Question

For all real $x$, the minimum value of the function $f(x) = \frac{1 - x + x^2}{1 + x + x^2}$ is

• A. $\frac{1}{3}$
• B. $0$
• C. $3$
• D. $1$

Hint:

Whenever you see a rational function of the symmetric form $\frac{x^2 - kx + 1}{x^2 + kx + 1}$, the minimum and maximum values are always reciprocals of each other! Evaluating the function at quick testing points like $x=1$ gives $f(1) = \frac{1}{3}$, which instantly highlights $\frac{1}{3}$ as a critical value bound.

Answer 1

The Correct Option is A

Step 1: Understanding the Question:
The question asks for the global minimum real value attained by the rational function $f(x) = \frac{1 - x + x^2}{1 + x + x^2}$ over its entire domain of real numbers.

Step 2: Key Formula or Approach:
We can solve this using either calculus optimization or an algebraic discriminant approach. Let's use the algebraic method by setting $f(x) = y$, rearranging it into a standard quadratic equation in terms of $x$, and applying the real root condition that the discriminant must be non-negative ($\Delta \ge 0$).

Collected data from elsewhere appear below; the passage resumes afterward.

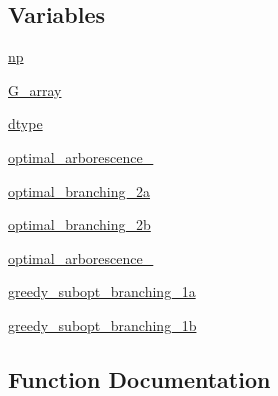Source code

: \subsection*{Variables}
\begin{DoxyCompactItemize}
\item 
\hyperlink{namespacenetworkx_1_1algorithms_1_1tree_1_1tests_1_1test__branchings_ae2507982e07789df9fcd05d5cbb41c9a}{np}
\item 
\hyperlink{namespacenetworkx_1_1algorithms_1_1tree_1_1tests_1_1test__branchings_a1066de0f0cde2bc3fb40609c1d8a3f7e}{G\+\_\+array}
\item 
\hyperlink{namespacenetworkx_1_1algorithms_1_1tree_1_1tests_1_1test__branchings_ac92ce4cb48dc16593d99a1138f9f496b}{dtype}
\item 
\hyperlink{namespacenetworkx_1_1algorithms_1_1tree_1_1tests_1_1test__branchings_a4bffbaac2617620e58fd1049a7f058d2}{optimal\+\_\+arborescence\+\_}
\item 
\hyperlink{namespacenetworkx_1_1algorithms_1_1tree_1_1tests_1_1test__branchings_a8c3bf41acd4c2bae02510c1424eb2863}{optimal\+\_\+branching\+\_\+2a}
\item 
\hyperlink{namespacenetworkx_1_1algorithms_1_1tree_1_1tests_1_1test__branchings_a8135729f7457587c48709fc3bc9a8fa3}{optimal\+\_\+branching\+\_\+2b}
\item 
\hyperlink{namespacenetworkx_1_1algorithms_1_1tree_1_1tests_1_1test__branchings_ad4c7c306075062769b8edb2b84e9f926}{optimal\+\_\+arborescence\+\_}
\item 
\hyperlink{namespacenetworkx_1_1algorithms_1_1tree_1_1tests_1_1test__branchings_a4b7e7017ae58e94acd707ca1742f0c20}{greedy\+\_\+subopt\+\_\+branching\+\_\+1a}
\item 
\hyperlink{namespacenetworkx_1_1algorithms_1_1tree_1_1tests_1_1test__branchings_a03515da1a09dcd4b94a50c115fe1d9cb}{greedy\+\_\+subopt\+\_\+branching\+\_\+1b}
\end{DoxyCompactItemize}


\subsection{Function Documentation}
\mbox{\label{namespacenetworkx_1_1algorithms_1_1tree_1_1tests_1_1test__branchings_a5a118ea8fbc3d56205acebbbacbbb479}} 
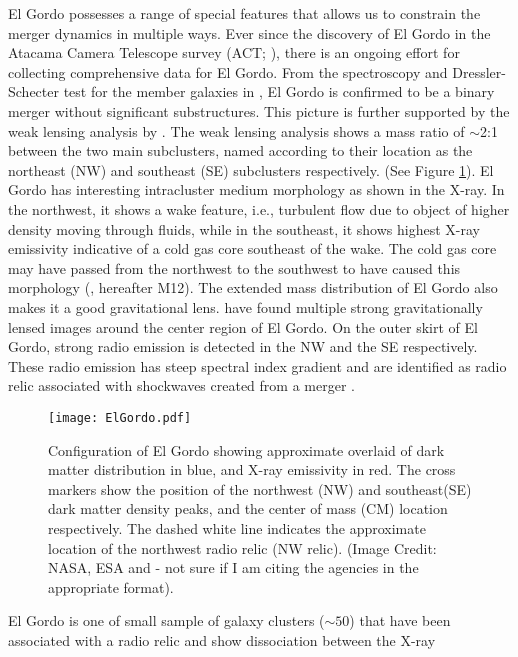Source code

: El Gordo possesses a range of special features that allows us to constrain
the merger dynamics in multiple ways.  Ever since the discovery of El Gordo
in the Atacama Camera Telescope survey (ACT; \citealt{Marriage11}), there is an ongoing effort for
collecting comprehensive data for El Gordo.
From the spectroscopy and Dressler-Schecter test for the member galaxies
in \cite{Sifon13}, El Gordo is confirmed to be a binary merger 
without significant substructures. This picture is further supported by the
weak lensing analysis by \cite{Jee13}. The weak lensing analysis shows
a mass ratio of $\sim$2:1  between the two main subclusters, named according to their location as the northeast (NW) and southeast (SE) subclusters respectively. 
(See Figure \ref{fig:config}). El Gordo has interesting intracluster medium morphology as shown in the X-ray. In the northwest, it shows a wake feature, i.e.,
turbulent flow due to object of higher density moving through fluids, while in the southeast, it shows
highest X-ray emissivity indicative of a cold gas core southeast of the
wake. The cold gas core may have passed from the northwest to the southwest
to have caused this morphology (\citealt{M12}, hereafter M12). 
The extended mass distribution of El Gordo also makes it a good
gravitational lens. \cite{Zitrin13} have found multiple strong
gravitationally lensed images around the center region of El Gordo. 
On the outer skirt of El Gordo, strong radio emission is detected in
the NW and the SE respectively. These radio emission has steep spectral
index gradient and are identified as radio relic associated with shockwaves
created from a merger \citep{L13}. 
\begin{figure}
	\texttt{[image: ElGordo.pdf]}
	\caption{Configuration of El Gordo showing approximate overlaid of dark
		matter distribution in blue, and X-ray emissivity in red. The cross
		markers show the position of the northwest (NW) and southeast(SE) dark
		matter density peaks, and the center of mass (CM) location respectively.   
		The dashed white line indicates the approximate location of the northwest 
		radio relic (NW relic).
		(Image Credit: NASA, ESA and \citealt{Jee13} - not sure if I am citing
		the agencies in the appropriate format). 
		\label{fig:config}}
\end{figure}
El Gordo is one of small sample of galaxy clusters ($\sim50$) that have
been associated with a radio relic and show dissociation between the X-ray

Step 3: Detailed Explanation:
Let $y = \frac{x^2 - x + 1}{x^2 + x + 1}$. Cross-multiply to clear the denominator:
$$y(x^2 + x + 1) = x^2 - x + 1$$ $$yx^2 + yx + y = x^2 - x + 1$$ Group all the terms together to create a quadratic equation in standard form ($Ax^2 + Bx + C = 0$):
$$(y - 1)x^2 + (y + 1)x + (y - 1) = 0$$ Since $x$ is a real number, this quadratic equation must possess real roots. Therefore, its mathematical discriminant $\Delta = B^2 - 4AC$ must be greater than or equal to zero:
$$\Delta = (y + 1)^2 - 4(y - 1)(y - 1) \ge 0$$ $$(y + 1)^2 - 4(y - 1)^2 \ge 0$$ Expand the polynomial terms:
$$(y^2 + 2y + 1) - 4(y^2 - 2y + 1) \ge 0$$ $$y^2 + 2y + 1 - 4y^2 + 8y - 4 \ge 0$$ $$-3y^2 + 10y - 3 \ge 0$$ Multiply the entire inequality by $-1$ and reverse the inequality sign direction:
$$3y^2 - 10y + 3 \le 0$$ Factor the quadratic expression by splitting the middle term:
$$3y^2 - 9y - y + 3 \le 0$$ $$3y(y - 3) - 1(y - 3) \le 0 \implies (3y - 1)(y - 3) \le 0$$ The roots of this expression are $y = \frac{1}{3}$ and $y = 3$. For the product to be less than or equal to zero ($\le 0$), $y$ must lie between these two values:
$$\frac{1}{3} \le y \le 3$$ This range tells us that the absolute minimum value of the function is $\frac{1}{3}$ (and its maximum value is 3). This matches option (A).

Step 4: Final Answer:
The minimum value of the function is $\frac{1}{3}$, which corresponds to option (A).